DisappointedOne Mon 09-Feb-15 18:06:18

I was working in London on 7/7. My sister works for the met police. I feel no fear about anything. Fear is exactly what terrorists want.

DisappointedOne Mon 09-Feb-15 18:06:43

I was just off Russell Square when the bus bomb went off.

DisappointedOne Mon 09-Feb-15 18:07:35

And a 20/18 year old isn't a kid. ;)

Apatite1 Mon 09-Feb-15 18:08:04

I was in one of the receiving hospitals. I went back on the tube at earliest opportunity.

PtolemysNeedle Mon 09-Feb-15 18:08:58

I don't think about it. There are a lot of people in London, even if there is an attack, the chances of it harming your children are tiny.

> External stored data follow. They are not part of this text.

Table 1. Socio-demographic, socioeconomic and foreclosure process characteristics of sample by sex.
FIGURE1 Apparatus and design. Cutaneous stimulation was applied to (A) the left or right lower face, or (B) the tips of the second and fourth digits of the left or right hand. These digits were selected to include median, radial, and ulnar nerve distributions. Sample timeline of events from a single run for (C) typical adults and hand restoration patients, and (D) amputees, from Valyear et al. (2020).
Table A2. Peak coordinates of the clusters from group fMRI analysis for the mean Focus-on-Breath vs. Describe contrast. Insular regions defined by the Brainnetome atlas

Bowlersarm Mon 09-Feb-15 18:11:28

They are her kids Disappointed. Always will be. She could have said adult child/teenager/younger children but then that kind of gets a bit unnecessarily descriptive.

PrincessOfChina Mon 09-Feb-15 18:12:31

I think the advice I would give would be the usual advice on staying safe. They're not particularly likely to be caught up in a terrorist attack, but if they were then they should know alternative routes home or to a safe place. They should know that their mobiles probably won't work (they didn't on 7/7). For a while after 7/7 I carried a small bottle of water on the tube and tended not to wear heels to and from work in case I had to walk long distances home.

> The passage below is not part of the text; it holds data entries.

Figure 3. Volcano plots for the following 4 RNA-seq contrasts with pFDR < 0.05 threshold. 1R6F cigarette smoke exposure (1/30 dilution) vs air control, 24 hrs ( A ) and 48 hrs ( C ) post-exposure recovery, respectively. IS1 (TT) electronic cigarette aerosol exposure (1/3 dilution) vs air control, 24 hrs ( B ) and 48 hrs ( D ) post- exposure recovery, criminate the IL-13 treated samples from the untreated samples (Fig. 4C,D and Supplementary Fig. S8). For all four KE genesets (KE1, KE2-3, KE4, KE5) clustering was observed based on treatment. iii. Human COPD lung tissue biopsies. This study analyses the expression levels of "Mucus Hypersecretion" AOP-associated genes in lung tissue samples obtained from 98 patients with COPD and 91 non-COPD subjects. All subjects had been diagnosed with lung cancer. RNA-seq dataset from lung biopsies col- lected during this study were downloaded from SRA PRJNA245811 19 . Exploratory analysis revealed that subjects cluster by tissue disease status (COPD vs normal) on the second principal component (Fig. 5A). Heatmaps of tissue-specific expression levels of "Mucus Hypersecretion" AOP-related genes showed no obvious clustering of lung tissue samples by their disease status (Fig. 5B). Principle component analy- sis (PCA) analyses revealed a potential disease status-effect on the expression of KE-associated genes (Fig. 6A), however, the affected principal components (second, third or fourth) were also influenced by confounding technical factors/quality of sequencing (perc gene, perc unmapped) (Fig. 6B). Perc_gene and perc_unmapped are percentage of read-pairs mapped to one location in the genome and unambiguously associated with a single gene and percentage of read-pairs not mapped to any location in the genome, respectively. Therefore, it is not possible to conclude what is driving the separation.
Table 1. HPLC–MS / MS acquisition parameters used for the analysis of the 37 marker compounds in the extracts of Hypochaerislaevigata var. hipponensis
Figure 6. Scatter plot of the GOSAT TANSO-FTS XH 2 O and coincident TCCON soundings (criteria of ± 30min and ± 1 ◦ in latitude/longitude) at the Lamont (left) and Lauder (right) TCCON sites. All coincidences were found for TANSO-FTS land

I think the knowing how the City is likely to react is the big thing though so it's not frightening.

bruffin Mon 09-Feb-15 18:16:46

I worked in London all the way through the 80s and had the fear of the IRA attacks and was also caught up in 7/7. I was in Liverpool street and told to get out quick and was then trapped in office inside the police cordon for hours and the couldnt get home
I still regularly go into London and so do my dc 17 and 19, just are wary of something unusual.

ajandjjmum Mon 09-Feb-15 18:19:38

My son and daughter are in their 20's Disappointed - they will always be my kids!!!

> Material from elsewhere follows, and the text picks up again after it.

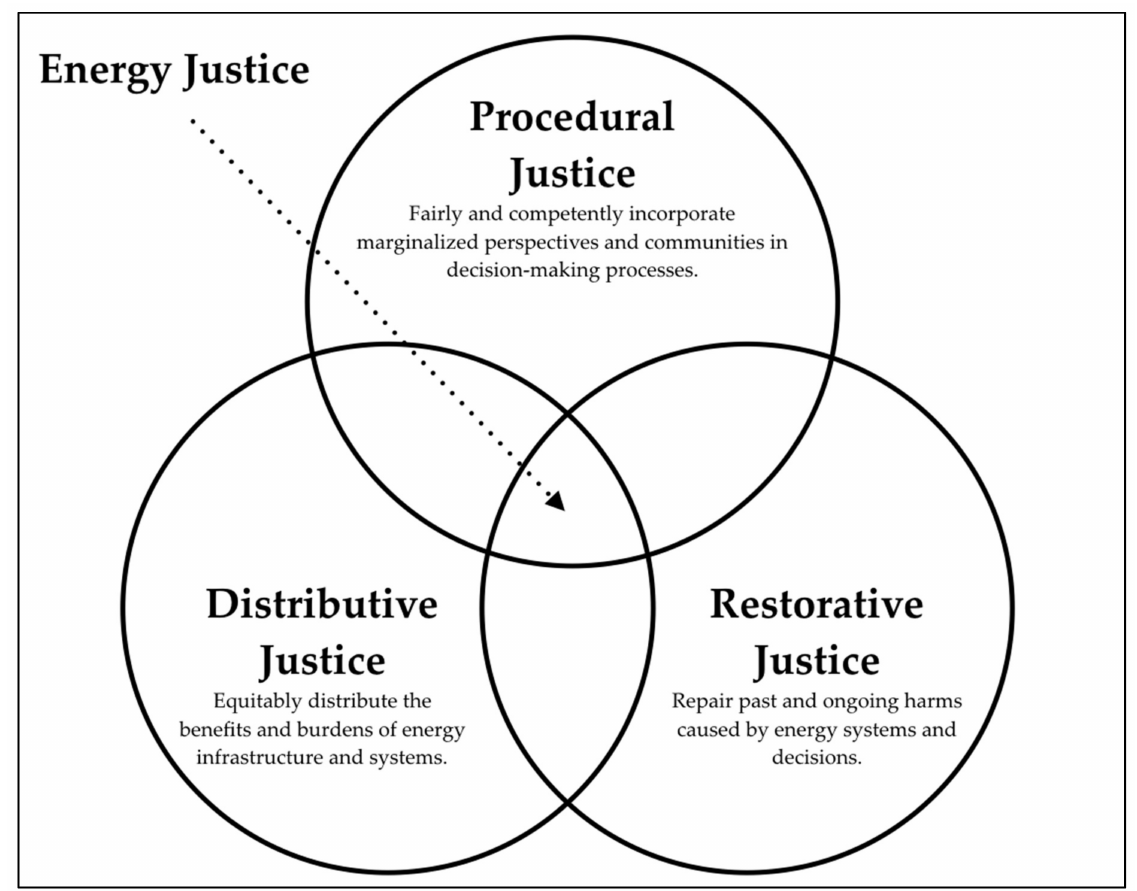
Figure 1. Three core energy justice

DS is now working in the centre of London, and I am constantly telling him to 'be alert'. He laughs every time!!!

DisappointedOne Mon 09-Feb-15 18:21:50

Well yes, ajandjjmum, but presumably you don't hold their hands when crossing the road anymore. ;)

Mistigri Mon 09-Feb-15 18:27:02

While it makes sense to teach your children how to spot potentially dangerous situations in public places, the fact is that adolescents - especially boys - are far more likely to be killed or injured in accidents caused by reckless behaviour than by anything else. Terrorism comes way down the list of risks.

Just watching the (French) news tonight and there was a report on 2 teenagers who killed themselves today messing about on thin ice sad

Notrevealingmyidentity Mon 09-Feb-15 18:38:50

I imagine all the ones over 13 are already aware.

ajandjjmum Tue 10-Feb-15 07:28:55

To be honest Disappointed, there are times when I'm tempted! grin

mimishimmi Tue 10-Feb-15 07:42:20

I tell mine to read between the lines ....

skylark2 Tue 10-Feb-15 07:43:44

Are your kids incredibly sheltered? Surely they have seen the news and are already completely aware of what the risks might be? My 18 year old would laugh at me if I treated her as if I was more aware of basic everyday risks while travelling than she is, and she'd be right.

Primadonnagirl Tue 10-Feb-15 07:49:13

Terrorism strikes can happen anywhere... That's the point. Do you warn them of the dangers of Glasgow? There was an attempted attack there.Im not being flippant about parental fears but you really are wasting your energy worrying about a specific place.

TheFairyCaravan Tue 10-Feb-15 07:54:20

DH & I were talking about the likelihood of terrorist attacks last night and where they would be. I worry because both DS1 and DH are in the Armed Forces. DH was trying to explain to DS2(18) what to look out for, he would have had more luck telling the hamster!

Honestly, I think it is best to just let them go about their daily lives. We need to keep our wits about us, but we can't play into the hands of the terrorists and stop or change what we are doing.

VashtaNerada Tue 10-Feb-15 07:55:28

I think it's more useful to make them aware of robbery and theft (lots of tips on the Met Police website). Terrorism is far too unpredictable to have any real crime prevention advice other than to report unattended baggage and if you see a psycho with a gun - hide or run!